Whether you're paying a lawyer to prepare your will or you're creating your own online, I recommend that you prepare in advance by gathering important information that will need to be included, and giving some thought to the decisions you'll have to make. For example, you don't want to be sitting in front of your lawyer trying to decide who will care for your minor children. Time is money, especially in the legal profession. To help, here's a list of information to come prepared with:

  • A shortlist of potential executors/powers of attorney
  • A full list of the property you own ie. real estate, vehicles, insurance policies
  • A listing of bank accounts, investments, debts, including where they are located
  • Name of the guardian(s) of any minor children
  • A list of the friends and/or loved ones you will be leaving things to (beneficiaries)
  • Any final wishes regarding funeral, cremation vs. burial etc.
  • A copy of your previous will, if one exists.

What is a blank form will kit?

For many years, one of the only options for Canadians who wanted to create their own will involved filling out something called a blank form will kit. They are not designed to accommodate anything beyond the most basic estate. If you plan to transfer 100% of your possessions to your spouse, a blank form will kit might suffice. If not, you could run into problems. They are also very confusing. There is no advice component. They're a generic form with a lot of blank space, and little guidance on how to properly fill out the document. Because of this, blank form will kits can be easily challenged in court by parties who may interpret your wishes much differently than you intended.

When you should use a lawyer for your will

For most Canadians, online will kits are a perfectly viable solution for making a will. If nothing else, the convenience and affordability should remove most of the objections people have about dealing with estate matters. That said, there is no full substitute for dealing in person with a legal expert. If your estate involves anything complex ie. blended family, ownership of a corporation or foreign property, you should have your will completed by a lawyer. They will make sure there are no gaps in your estate planning, and that your wishes are fulfilled after you pass away.

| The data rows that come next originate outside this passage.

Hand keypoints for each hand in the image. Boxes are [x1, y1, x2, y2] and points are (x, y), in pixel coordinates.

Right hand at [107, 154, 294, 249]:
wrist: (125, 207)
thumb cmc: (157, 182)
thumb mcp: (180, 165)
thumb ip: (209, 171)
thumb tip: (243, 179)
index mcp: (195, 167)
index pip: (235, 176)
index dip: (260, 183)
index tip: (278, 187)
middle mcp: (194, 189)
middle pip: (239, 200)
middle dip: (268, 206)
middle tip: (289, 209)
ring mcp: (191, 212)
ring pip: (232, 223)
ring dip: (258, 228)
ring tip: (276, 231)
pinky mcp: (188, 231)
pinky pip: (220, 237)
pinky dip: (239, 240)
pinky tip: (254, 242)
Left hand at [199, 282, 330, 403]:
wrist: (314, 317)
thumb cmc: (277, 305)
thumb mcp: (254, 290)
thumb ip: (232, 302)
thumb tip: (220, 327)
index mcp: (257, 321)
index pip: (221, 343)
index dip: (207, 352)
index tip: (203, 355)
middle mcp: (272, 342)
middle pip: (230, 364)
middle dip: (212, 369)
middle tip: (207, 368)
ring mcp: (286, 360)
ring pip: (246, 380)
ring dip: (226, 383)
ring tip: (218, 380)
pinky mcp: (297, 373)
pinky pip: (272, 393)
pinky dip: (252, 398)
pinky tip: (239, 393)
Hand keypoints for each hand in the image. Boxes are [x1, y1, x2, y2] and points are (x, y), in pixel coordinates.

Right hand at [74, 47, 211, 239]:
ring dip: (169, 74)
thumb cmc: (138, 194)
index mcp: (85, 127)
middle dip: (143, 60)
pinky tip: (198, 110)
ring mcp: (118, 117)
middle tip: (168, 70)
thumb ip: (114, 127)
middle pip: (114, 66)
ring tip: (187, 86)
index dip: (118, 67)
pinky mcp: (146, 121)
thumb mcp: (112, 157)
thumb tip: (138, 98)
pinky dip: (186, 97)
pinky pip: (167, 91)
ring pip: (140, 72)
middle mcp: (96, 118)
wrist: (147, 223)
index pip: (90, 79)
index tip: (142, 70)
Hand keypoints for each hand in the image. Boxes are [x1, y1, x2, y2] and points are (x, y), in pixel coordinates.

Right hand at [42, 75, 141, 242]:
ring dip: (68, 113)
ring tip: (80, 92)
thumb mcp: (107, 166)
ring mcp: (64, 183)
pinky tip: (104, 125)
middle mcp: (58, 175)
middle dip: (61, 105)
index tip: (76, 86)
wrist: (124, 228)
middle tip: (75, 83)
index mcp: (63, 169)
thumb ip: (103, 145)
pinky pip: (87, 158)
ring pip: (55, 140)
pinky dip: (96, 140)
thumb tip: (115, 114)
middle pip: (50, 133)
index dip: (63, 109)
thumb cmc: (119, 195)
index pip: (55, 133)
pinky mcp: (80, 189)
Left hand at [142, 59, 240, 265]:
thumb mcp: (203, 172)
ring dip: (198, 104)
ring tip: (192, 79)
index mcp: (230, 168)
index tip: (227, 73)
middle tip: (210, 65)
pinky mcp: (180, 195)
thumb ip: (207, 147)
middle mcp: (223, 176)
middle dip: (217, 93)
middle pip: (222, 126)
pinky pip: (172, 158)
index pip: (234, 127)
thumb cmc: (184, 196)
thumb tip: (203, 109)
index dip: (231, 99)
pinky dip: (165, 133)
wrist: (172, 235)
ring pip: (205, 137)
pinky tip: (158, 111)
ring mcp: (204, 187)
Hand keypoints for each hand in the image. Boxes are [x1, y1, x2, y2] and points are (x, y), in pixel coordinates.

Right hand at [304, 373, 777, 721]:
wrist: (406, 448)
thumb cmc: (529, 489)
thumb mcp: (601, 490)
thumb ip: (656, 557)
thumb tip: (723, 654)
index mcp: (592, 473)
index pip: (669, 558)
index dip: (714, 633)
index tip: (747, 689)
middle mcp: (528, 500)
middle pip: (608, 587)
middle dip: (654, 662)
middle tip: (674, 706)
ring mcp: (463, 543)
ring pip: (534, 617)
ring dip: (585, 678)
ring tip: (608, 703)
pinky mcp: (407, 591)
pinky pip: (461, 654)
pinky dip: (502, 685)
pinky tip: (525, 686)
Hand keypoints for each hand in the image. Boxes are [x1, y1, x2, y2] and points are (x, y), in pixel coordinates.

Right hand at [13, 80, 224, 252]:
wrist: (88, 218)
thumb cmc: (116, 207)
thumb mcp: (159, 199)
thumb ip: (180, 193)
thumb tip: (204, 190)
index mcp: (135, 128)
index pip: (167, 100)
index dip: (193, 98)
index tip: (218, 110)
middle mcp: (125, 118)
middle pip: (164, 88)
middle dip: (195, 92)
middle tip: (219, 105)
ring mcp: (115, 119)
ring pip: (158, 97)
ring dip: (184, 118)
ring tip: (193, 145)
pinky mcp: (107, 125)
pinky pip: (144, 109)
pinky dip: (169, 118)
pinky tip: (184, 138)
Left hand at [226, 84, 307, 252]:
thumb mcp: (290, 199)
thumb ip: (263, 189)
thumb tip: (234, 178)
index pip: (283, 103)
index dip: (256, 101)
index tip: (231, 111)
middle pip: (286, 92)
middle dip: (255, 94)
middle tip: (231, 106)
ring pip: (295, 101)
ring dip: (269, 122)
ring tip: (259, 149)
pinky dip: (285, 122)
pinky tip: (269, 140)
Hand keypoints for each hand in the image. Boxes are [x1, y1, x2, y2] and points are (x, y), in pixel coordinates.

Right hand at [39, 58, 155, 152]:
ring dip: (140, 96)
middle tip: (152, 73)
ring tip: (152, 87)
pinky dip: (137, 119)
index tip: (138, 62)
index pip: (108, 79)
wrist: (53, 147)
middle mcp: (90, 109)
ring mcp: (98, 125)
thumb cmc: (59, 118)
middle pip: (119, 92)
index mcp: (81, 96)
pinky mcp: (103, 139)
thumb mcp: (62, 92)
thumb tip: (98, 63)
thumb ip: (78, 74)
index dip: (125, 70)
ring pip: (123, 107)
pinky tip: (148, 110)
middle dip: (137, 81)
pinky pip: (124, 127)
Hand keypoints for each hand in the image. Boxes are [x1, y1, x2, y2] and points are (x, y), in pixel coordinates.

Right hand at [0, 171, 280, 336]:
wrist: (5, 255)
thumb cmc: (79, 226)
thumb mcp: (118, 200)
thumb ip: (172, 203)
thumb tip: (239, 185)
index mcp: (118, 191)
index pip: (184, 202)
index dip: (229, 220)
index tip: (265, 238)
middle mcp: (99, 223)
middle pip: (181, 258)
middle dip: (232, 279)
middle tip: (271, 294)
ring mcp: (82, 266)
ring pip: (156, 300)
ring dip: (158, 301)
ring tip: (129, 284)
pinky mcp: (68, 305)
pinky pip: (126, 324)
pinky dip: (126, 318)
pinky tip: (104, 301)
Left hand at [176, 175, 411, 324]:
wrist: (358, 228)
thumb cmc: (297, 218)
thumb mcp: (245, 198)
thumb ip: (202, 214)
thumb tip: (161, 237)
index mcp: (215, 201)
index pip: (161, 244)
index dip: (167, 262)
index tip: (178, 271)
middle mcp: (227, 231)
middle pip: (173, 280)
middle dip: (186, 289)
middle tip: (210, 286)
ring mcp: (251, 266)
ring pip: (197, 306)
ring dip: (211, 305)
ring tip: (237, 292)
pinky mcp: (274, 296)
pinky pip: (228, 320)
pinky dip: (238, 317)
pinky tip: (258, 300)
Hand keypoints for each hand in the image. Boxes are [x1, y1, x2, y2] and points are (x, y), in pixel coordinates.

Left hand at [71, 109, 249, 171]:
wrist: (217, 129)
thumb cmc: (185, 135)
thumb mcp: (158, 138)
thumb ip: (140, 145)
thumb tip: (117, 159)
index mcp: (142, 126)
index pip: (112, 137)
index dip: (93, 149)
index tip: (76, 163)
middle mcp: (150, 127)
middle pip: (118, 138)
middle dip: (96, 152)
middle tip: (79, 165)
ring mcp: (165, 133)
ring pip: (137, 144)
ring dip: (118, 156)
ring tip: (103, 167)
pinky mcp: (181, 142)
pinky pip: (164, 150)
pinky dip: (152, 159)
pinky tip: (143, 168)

What happens if I don’t write a will?

If you don't write a will, it means that you'll have no say over what happens to your estate. In fact, the government could decide how your assets are divided. It also opens up your estate to the potential for disputes between family members. Many once close-knit families have been torn apart over estate matters when everyone has their own opinion as to how things should be divided.

Having a will saves time

Even if you have a will, it will take time for your executor to settle your estate. There's a lot of paperwork involved, and regardless of the matter they are dealing with, be it real estate, banking, or dealing with the government, most will encounter plenty of red tape along the way. If there is no will, however, the process can drag out much longer, meaning that your assets could be frozen for months, or even years.

If you are without a will, it means that you have no executor to manage your estate. In this case, another person has to step forward and request something called Letters of Administration. This is similar to a Grant of Probate and gives this person the ability to access the accounts and property held in the deceased's name, and pay any taxes or debts owing, and disburse any remaining funds. This process takes time and can prevent estate assets from being distributed for a prolonged period. This could cause undue hardship for the loved ones you have left behind.

Writing a will in Canada – summary

The vast majority of adult Canadians should have a will. There's simply too much at stake to avoid this financial responsibility. It's the only way you can ensure your assets are properly distributed after you pass away. Who will be the executor of your estate if you don't assign one? Parents, who will be the guardian of your children if you're no longer around? Thankfully, wills are more affordable and accessible than ever with the advent of the online will kit, while a lawyer remains the best option for wills if a person has a complex estate. No matter which option you choose, the one piece of advice I can give is to not delay – address your estate planning needs today.